Los cinco payasos planean la mejor estrategia para acercarse a Andrés y a Carlos, un niño y su padre, usualmente impenetrables. El niño es morocho, de unos tres años, lleva el pelo muy corto y tiene una sonda que se desprende de su nariz y baja por su cuerpo. Mira en penumbras la televisión. Sentado en un sillón contiguo, de espaldas a la “vidriera”, su padre vela por él.
Dos payasas entran en la antesala, se lavan las manos y golpean el vidrio. Entonces empieza a escucharse, suave, una canción.
En lo que dura la melodía la nuca del padre continúa imperturbable. El niño gira su cabeza en una ocasión, mira a las payasas y vuelve a la televisión. Ellas salen de allí como derrotadas.
Cualquiera habría esperado otro rechazo tajante pero Carlos, con sus ojos claros, algo saltones, enrojecidos de tristeza, se asoma y conversa con
. Él protege el camino hacia su hijo como un soldado. Está muerto de miedo a las bacterias que andan dando vueltas. Andresito tiene las defensas bajas.

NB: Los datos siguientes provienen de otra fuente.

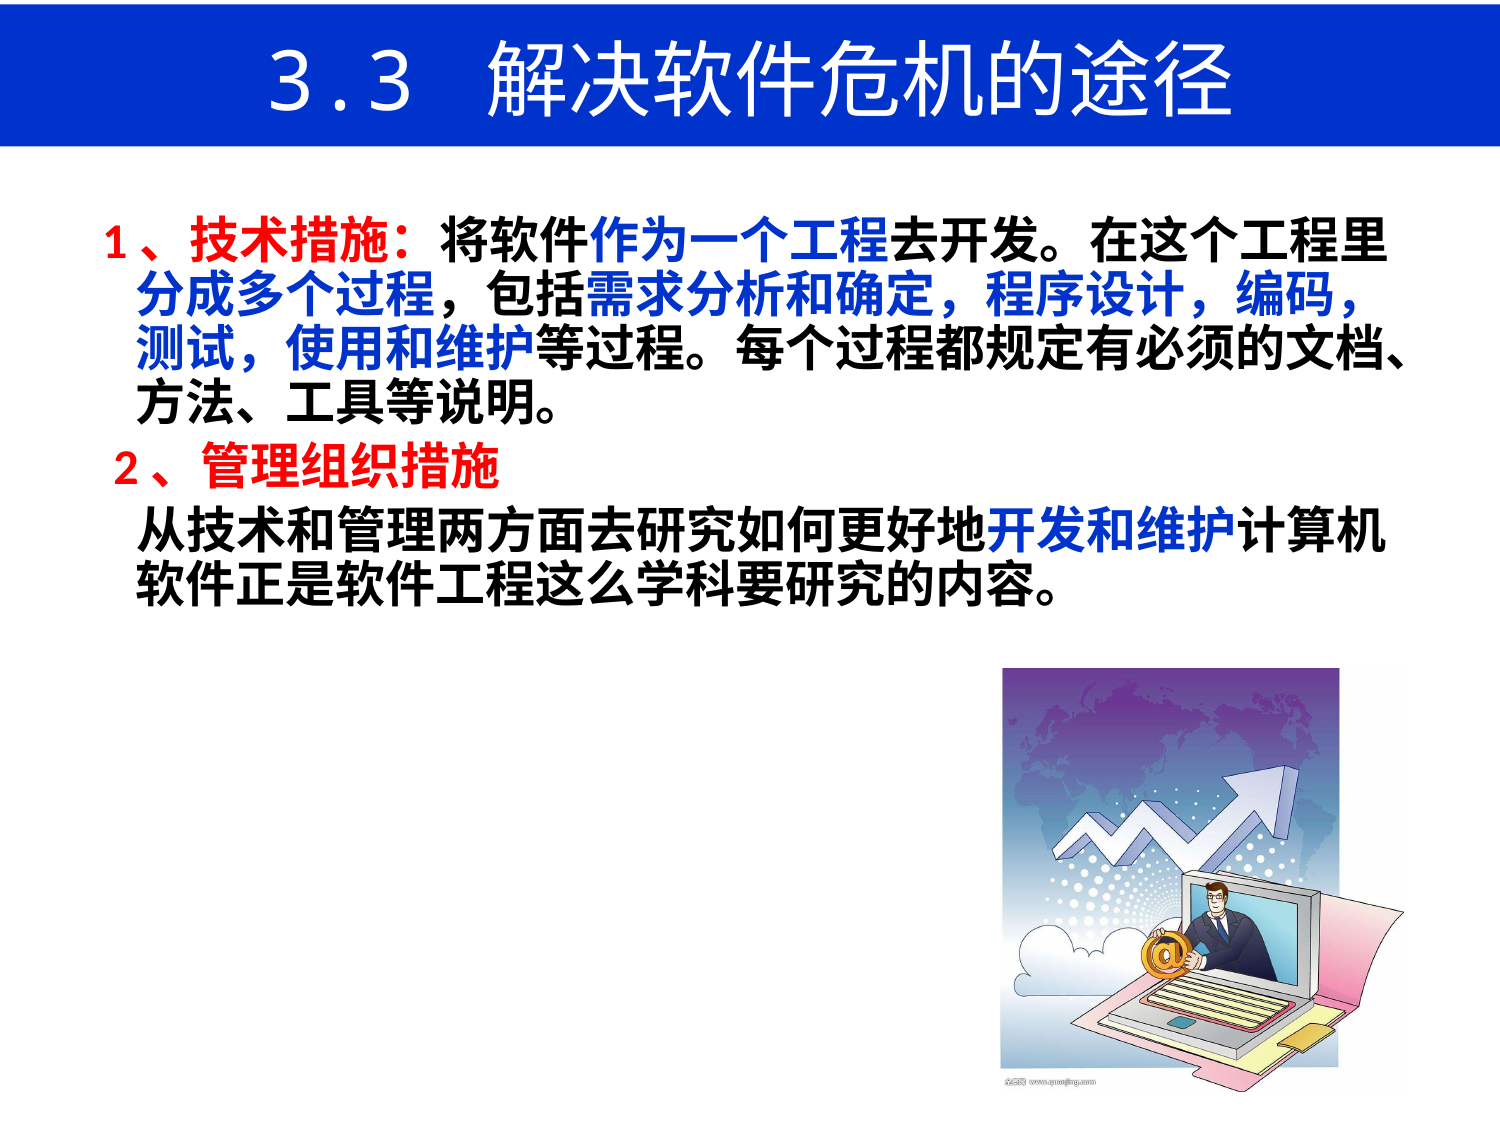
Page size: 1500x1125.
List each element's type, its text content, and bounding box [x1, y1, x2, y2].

title 3.3 解决软件危机的途径 [75, 19, 1425, 135]
list 1、技术措施：将软件作为一个工程去开发。在这个工程里分成多个过程，包括需求分析和确定，程序设计，编码，测试，使用和维护等过程。每个过程都规定有必须的文档、方法、工具等说明。 2、管理组织措施 从技术和管理两方面去研究如何更好地开发和维护计算机软件正是软件工程这么学科要研究的内容。 [64, 208, 1415, 951]
picture [1000, 668, 1404, 1092]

Suspira hondo, habla despacio, con la voz ahogada. El periplo para su hijo empezó a los seis meses. Llegaron de San Luis a Buenos Aires con mucho miedo a la Gripe A, después de un largo peregrinaje en busca de un diagnóstico.
Desde el trasplante de médula hace cinco meses el nene lucha por ponerse bien. “¡La está luchando tanto! ¡La estamos luchando tanto los tres!”, dice. Aunque la zanahoria de volver a sus pagos se acerque y se aleje todos los días. Andrés no conoce otra vida que la de la enfermedad.
¿Cómo harán los médicos y las enfermeras cada día? ¿Cómo se las arreglarán los payasos para ser sensibles y alegres en el cuarto de al lado?
Ahora están ocupados en un diálogo desopilante de sonidos precisos, como si fuera japonés o chino, que les propuso el niño Brian apenas entraron.
Es un nene de tres años, autista. No había conectado con alguien desde que, seis meses atrás, llegó a internarse. Ahora se miran los tres intensamente.
Tiene Leucemia. Está parado sobre su cama y pisa sus sábanas de Winnie the Pooh. Se toma la cabeza con sus manos, se tapa los ojos mientras emite onomatopeyas, exclamaciones agudas que combinan dos o tres vocales y consonantes. Las payasas lo imitan e improvisan, manteniendo el ritmo de la conversación. Hay sentido para ellos.
Aún sedado, Brian se la pasa casi todo el día yendo de una punta a la otra del cuarto. Había estado como perdido y muy enojado, hasta que se produjo ese “milagro”, como llamará su mamá Mabel al momento que están viviendo junto a los payasos.
La “función” está por terminar. Una de las payasas se acerca al niño, le sonríe y le regala un sonido. Entonces él acerca su manito izquierda a la boca, hace ruido de beso y se lo da. Nunca antes había regalado un “beso volador”, cuenta Mabel. Ese regalo, es un privilegio.